Potere Operaio était organisé comme l’avant-garde du prolétariat sur le modèle léniniste, avec en son sein, un mouvement clandestin, le FARO. On retrouve le même type d’organisation chez Autonomie ouvrière après la dissolution de Potere Operaio en 1973. La militarisation des actions politiques menées par ces deux organisations conduisent le plus souvent à transformer la violence des cortèges en une violence offensive contre des cibles sensible. La trajectoire de Lotta Continua (LC), organisation la plus importante a l’extrême-gauche, a été différente. Lotta Continua avait un mode d’organisation très éloigné du modèle léniniste de Potere Operaio. Elle connaît une militarisation forte à partir de 1972, mais entre 1973 et 1974, LC s’oppose à l’option clandestine des Brigades Rouges (BR). Après la dissolution de l’organisation, le journal Lotta continua s’oppose à la lutte armée. Au moment de l’affaire Moro en 1978, le journal se définit comme « ni avec l’État ni avec les BR ».

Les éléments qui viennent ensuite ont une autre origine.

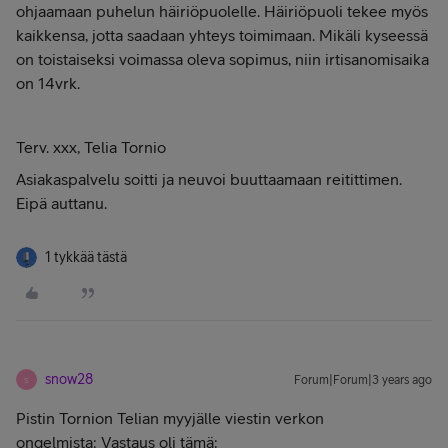
ohjaamaan puhelun häiriöpuolelle. Häiriöpuoli tekee myös
kaikkensa, jotta saadaan yhteys toimimaan. Mikäli kyseessä
on toistaiseksi voimassa oleva sopimus, niin irtisanomisaika
on 14vrk.
Terv. xxx, Telia Tornio
Asiakaspalvelu soitti ja neuvoi buuttaamaan reitittimen.
Eipä auttanu.
1 tykkää tästä
snow28
Forum|Forum|3 years ago
S
Pistin Tornion Telian myyjälle viestin verkon
ongelmista: Vastaus oli tämä: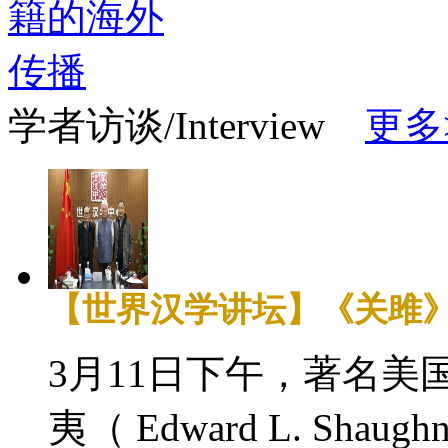
学者访谈/Interview
更多
【世界汉学讲坛】《关雎
3月11日下午，著名
夷（ Edward L. Shaug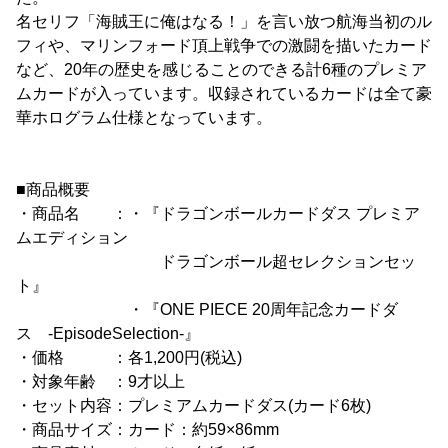
名セリフ「海賊王に俺はなる！」を言い放つ航海当初のル
フィや、マリンフォード頂上戦争での激闘を描いたカード
など、20年の歴史を感じることのできる計6種のプレミア
ムカードが入っています。収録されているカードは全て豪
華ホログラム仕様となっています。
■商品概要
・商品名 ：・『ドラゴンボールカードダス プレミア
ムエディション
ドラゴンボール超セレクションセッ
ト』
・『ONE PIECE 20周年記念カードダ
ス -EpisodeSelection-』
・価格 ：各1,200円(税込)
・対象年齢 ：9才以上
・セット内容：プレミアムカードダス(カード6枚)
・商品サイズ：カード：約59×86mm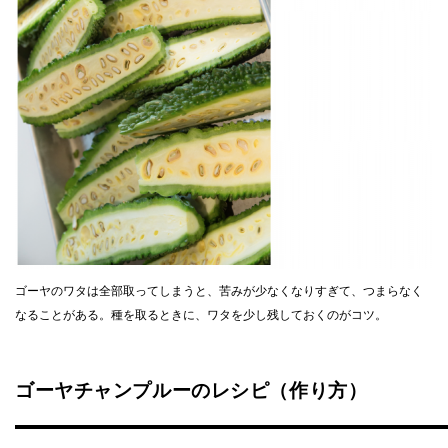
ゴーヤのワタは全部取ってしまうと、苦みが少なくなりすぎて、つまらなく
なることがある。種を取るときに、ワタを少し残しておくのがコツ。
ゴーヤチャンプルーのレシピ（作り方）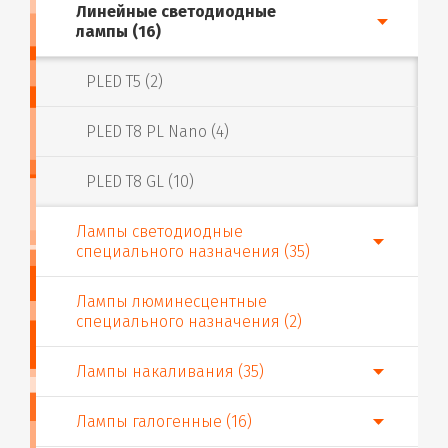
Линейные светодиодные
лампы (16)
PLED T5 (2)
PLED T8 PL Nano (4)
PLED T8 GL (10)
Лампы светодиодные
специального назначения (35)
Лампы люминесцентные
специального назначения (2)
Лампы накаливания (35)
Лампы галогенные (16)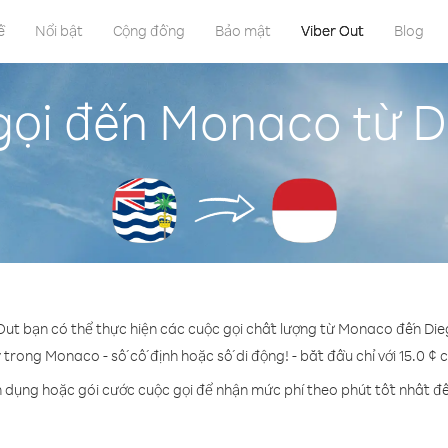
ề
Nổi bật
Cộng đồng
Bảo mật
Viber Out
Blog
gọi đến Monaco từ D
 Out bạn có thể thực hiện các cuộc gọi chất lượng từ Monaco đến Die
ỳ trong Monaco - số cố định hoặc số di động! - bắt đầu chỉ với 15.0 ¢ 
n dụng hoặc gói cước cuộc gọi để nhận mức phí theo phút tốt nhất 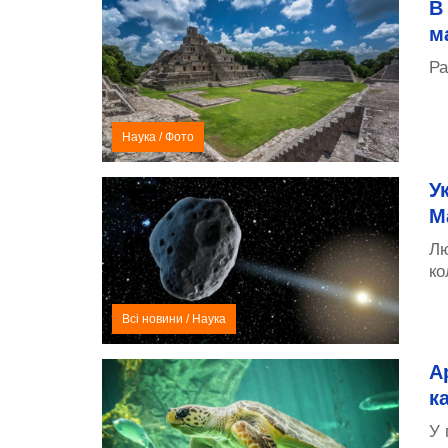
В
м
Ра
Наука
/
Фото
У
М
Лю
ко
Всі новини
/
Наука
А
к
У 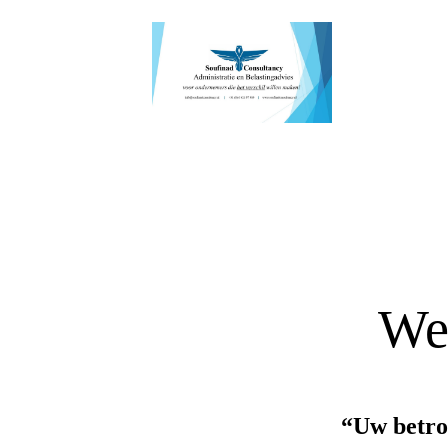
We
“Uw betro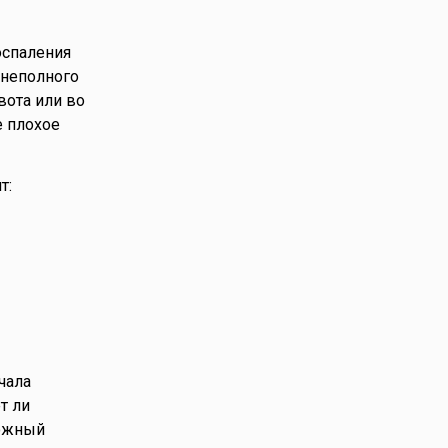
оспаления
 неполного
вота или во
е плохое
т:
чала
т ли
рожный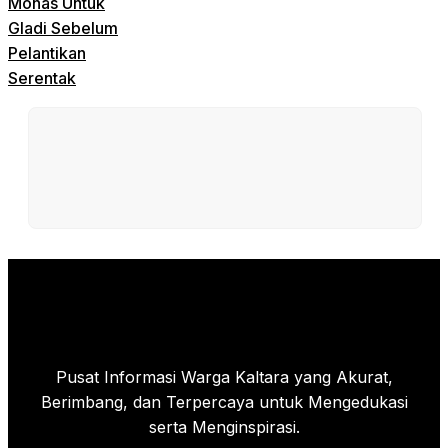
Monas Untuk
Gladi Sebelum
Pelantikan
Serentak
Pusat Informasi Warga Kaltara yang Akurat,
Berimbang, dan Terpercaya untuk Mengedukasi
serta Menginspirasi.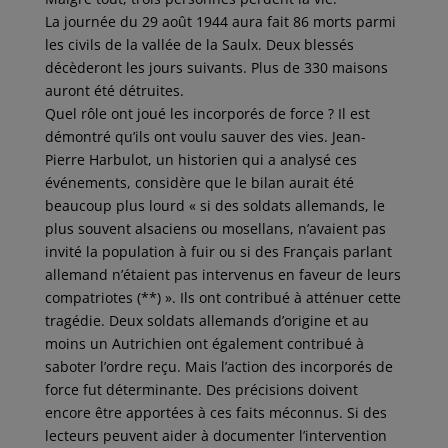
La journée du 29 août 1944 aura fait 86 morts parmi
les civils de la vallée de la Saulx. Deux blessés
décèderont les jours suivants. Plus de 330 maisons
auront été détruites.
Quel rôle ont joué les incorporés de force ? Il est
démontré qu’ils ont voulu sauver des vies. Jean-
Pierre Harbulot, un historien qui a analysé ces
événements, considère que le bilan aurait été
beaucoup plus lourd « si des soldats allemands, le
plus souvent alsaciens ou mosellans, n’avaient pas
invité la population à fuir ou si des Français parlant
allemand n’étaient pas intervenus en faveur de leurs
compatriotes (**) ». Ils ont contribué à atténuer cette
tragédie. Deux soldats allemands d’origine et au
moins un Autrichien ont également contribué à
saboter l’ordre reçu. Mais l’action des incorporés de
force fut déterminante. Des précisions doivent
encore être apportées à ces faits méconnus. Si des
lecteurs peuvent aider à documenter l’intervention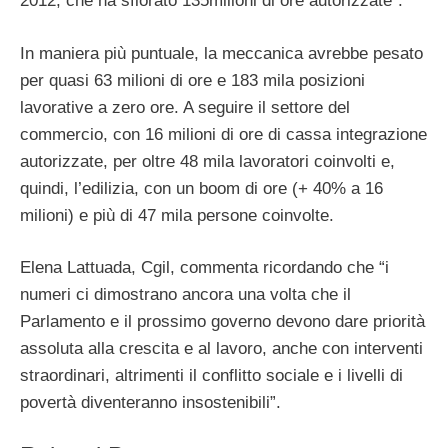
2012, che ha sfiorato 135milioni di ore autorizzate”.
In maniera più puntuale, la meccanica avrebbe pesato
per quasi 63 milioni di ore e 183 mila posizioni
lavorative a zero ore. A seguire il settore del
commercio, con 16 milioni di ore di cassa integrazione
autorizzate, per oltre 48 mila lavoratori coinvolti e,
quindi, l’edilizia, con un boom di ore (+ 40% a 16
milioni) e più di 47 mila persone coinvolte.
Elena Lattuada, Cgil, commenta ricordando che “i
numeri ci dimostrano ancora una volta che il
Parlamento e il prossimo governo devono dare priorità
assoluta alla crescita e al lavoro, anche con interventi
straordinari, altrimenti il conflitto sociale e i livelli di
povertà diventeranno insostenibili”.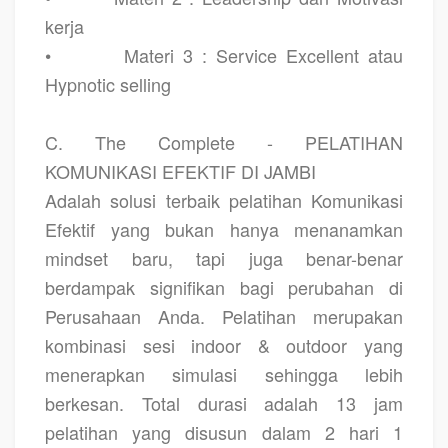
kerja
•
Materi 3 : Service Excellent atau
Hypnotic selling
C. The Complete - PELATIHAN
KOMUNIKASI EFEKTIF DI JAMBI
Adalah solusi terbaik pelatihan Komunikasi
Efektif yang bukan hanya menanamkan
mindset baru, tapi juga benar-benar
berdampak signifikan bagi perubahan di
Perusahaan Anda. Pelatihan merupakan
kombinasi sesi indoor & outdoor yang
menerapkan simulasi sehingga lebih
berkesan. Total durasi adalah 13 jam
pelatihan yang disusun dalam 2 hari 1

De leur naissance jusqu’en 1972, les actions des BR sont assez similaires à celle des autres groupes. A partir de l’enlèvement des dirigeants de la Sit Siemens en 1972, les principaux membres des BR sont arrêtés. Mais, l’organisation renaît de ses cendres, se réorganise, attire de nombreux nouveaux militants et décide de porter « l’attaque au coeur de l’État  ». Cette capacité à surmonter de graves revers est aussi une particularité du terrorisme de gauche italien.

L’ouvrage de Marco Grispigni est un livre engagé dans lequel l’auteur défend ses thèses et analyses avec conviction, souvent avec persuasion. On peut toutefois regretter l’absence d’une véritable conclusion. La bibliographie, très largement basée sur des ouvrages en italien, est indiquée dans les notes de bas de page. Une bibliographie en fin d’ouvrage, thématique ou par chapitre, aurait été la bienvenue. Enfin, s’il tente d’offrir une vision globale de la question traitée, l’ouvrage nécessite pour le lecteur français d’avoir une assez bonne connaissance du contexte politique italien des années 1960 et 1970. Ce livre n’en demeure pas moins très intéressant et agréable à lire. Il propose des pistes de réflexion intéressantes et originales. Dans la profusion des livres publiés en France pour l’anniversaire des évènements de 1968, il permet de décentrer notre point de vue. En s’appuyant sur une analyse comparative, trop rarement menée, il revient de façon convaincante, sur le caractère politique de la violence des ces « années de plomb ».